Kevin: If privacy is that important to you more than likely you’re going to be using an app on your computer, because anything on the Web by its own nature is not that private, I mean you’re on the Web, you’re sending bits across a wire, it’s not like you can sniff those out in a network if they wanted to, you know, whereas if it’s on your computer you’re a little more isolated, you can unplug completely if you need to.

Louis: I also think it’s fair to note that if you really wanted to be private it would be entirely possible if you didn’t have a Google account, for example, and you were just using the search and start viewing videos on YouTube, if you were being careful using your browsers in their anonymous modes and using anonymous proxies, I think you could get yourself pretty close to untraceable without great amounts of technical expertise or difficulty.

Patrick: Yeah, that’s a good point.

Louis: So it’s possible. I mean obviously in this case, like you mentioned, or like Stephan mentioned, a lot of these services are so attractive the integration of Gmail and YouTube and especially if you have an Android phone, you know, it all comes together very nicely and it’s a very slick experience if you have a Google account because everything sort of follows you around. And I do think for me anyway it’s similar, I don’t think their privacy policy, even the new one, is any worse than what Facebook is already doing, and I kind of prefer the Google experience because it’s just sort of there in the background as the infrastructure to my web browsing, whereas Facebook tries to be the entire Web, right, and you know when you click on a link to leave Facebook it’s like ‘are you sure?’ the Web out there is big and dangerous!

Patrick: Don’t talk to strangers.

Louis: (Laughs) don’t talk to companies that aren’t Facebook. I don’t know, obviously it’s a tricky issue. I actually saw a story about the same thing, oh, it’s actually a little post that Tim O’Reilly wrote on Google+ recently sort of talking about his opinion of this whole reaction to Google’s changes in privacy policy, and sort of saying he thinks it’s overblown and that collecting data isn’t really evil, and that there’s a lot of — it would be potentially what they do with the data; if they start doing something unethical with that data down the line that would be evil, but right now all they’re doing is collecting data and making links for their own analytical purposes, which we can’t really decry on principle, especially as you noted using these services voluntarily.

Patrick: I think that’s a fair point. As someone who runs a service that people use voluntarily, and obviously you’re involved in those services, and so we have that perspective. And when it comes to monetizing a website or even — there’s a lot of uses for data, let’s just not say it’s money, right, because that’s part of it, we use that data for AB testing, if we don’t serve ads we use to find out how to get you to buy faster or how to get you to completion faster, but, that data’s also used to improve websites in other ways when it comes to usability and design and functionality, you know we base how we target our sites, what geographic regions we target them to, what times of day we update; all those things are sometimes targeted based upon the analytics we collect when you visit the website to put together research, to make smarter decisions. So it’s not just if you want to think money’s evil, it’s not just the evil pursuits of our organizations that use data, it’s in a well-organized company, it’s all facets of the organization that use that data.

Collected data:
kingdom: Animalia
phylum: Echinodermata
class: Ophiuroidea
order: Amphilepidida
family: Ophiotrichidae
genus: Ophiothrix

---

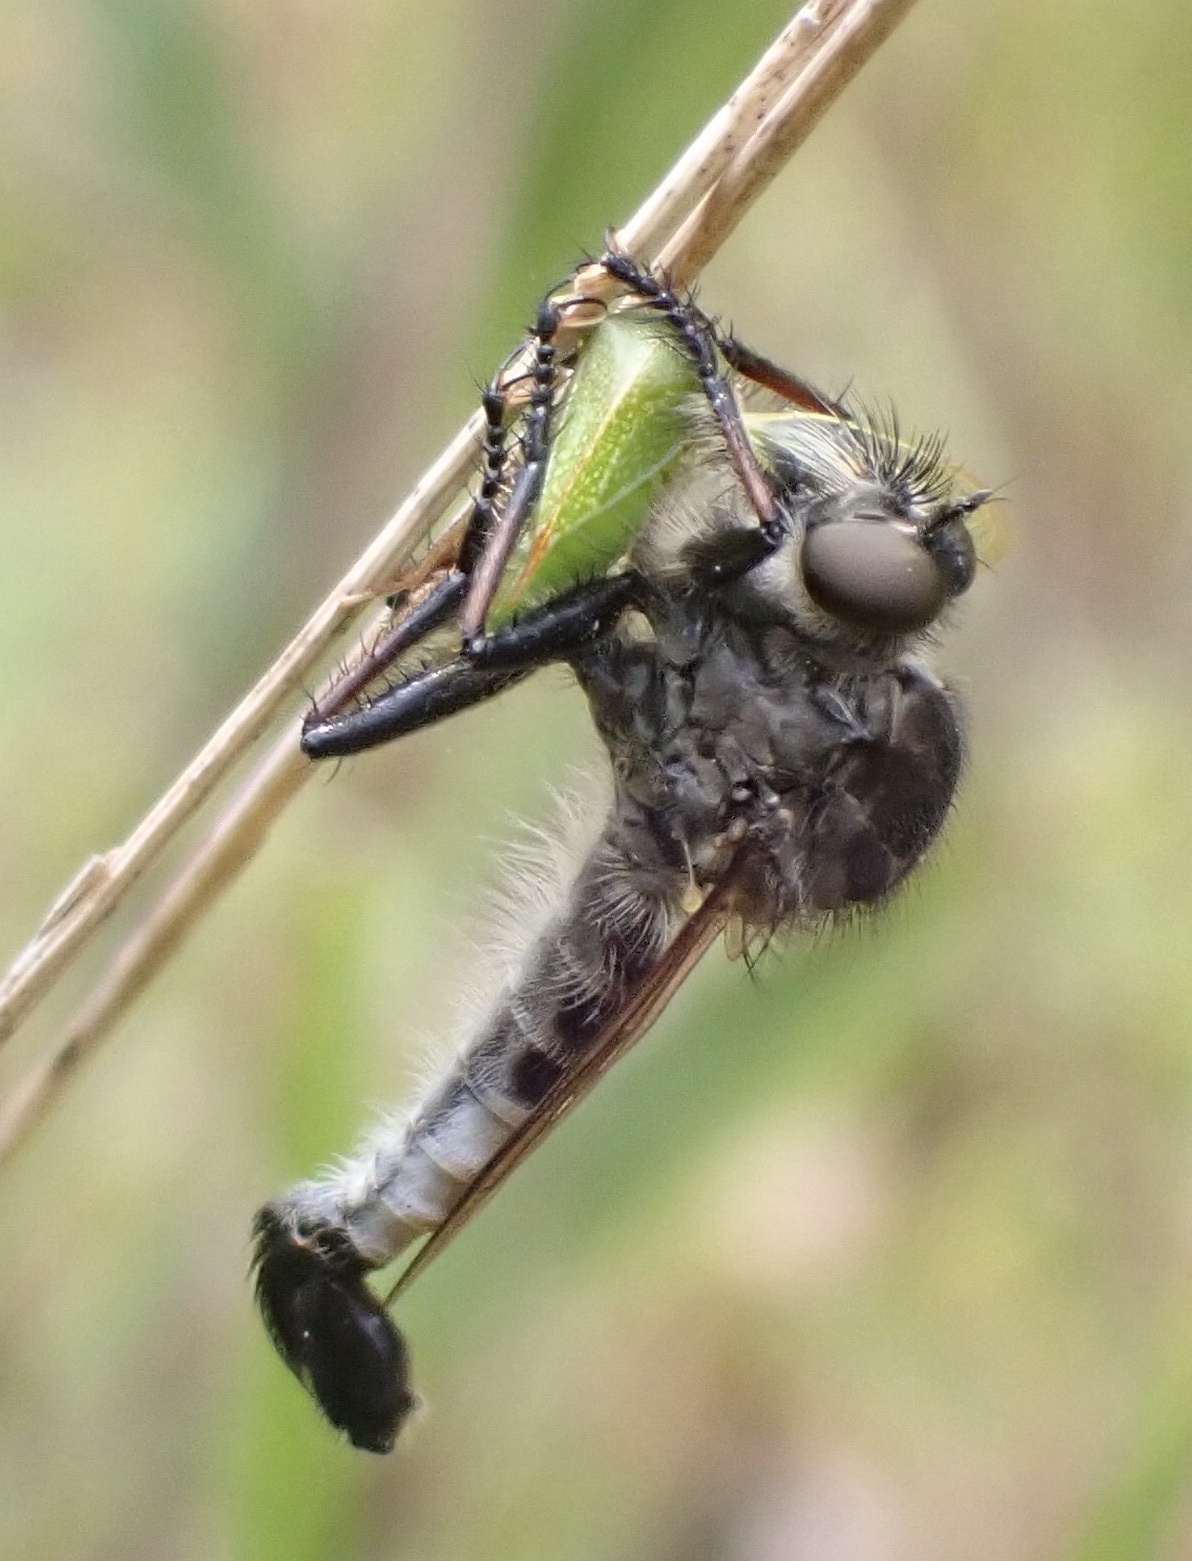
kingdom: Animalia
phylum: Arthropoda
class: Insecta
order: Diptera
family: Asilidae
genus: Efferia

_Task prompt:_ In the privacy transcript, who wrote a post on Google+ about the reaction to Google's privacy policy changes? Please answer briefly. These items have nothing to do with the privacy transcript.

_Response for this exercise:_ Tim O'Reilly.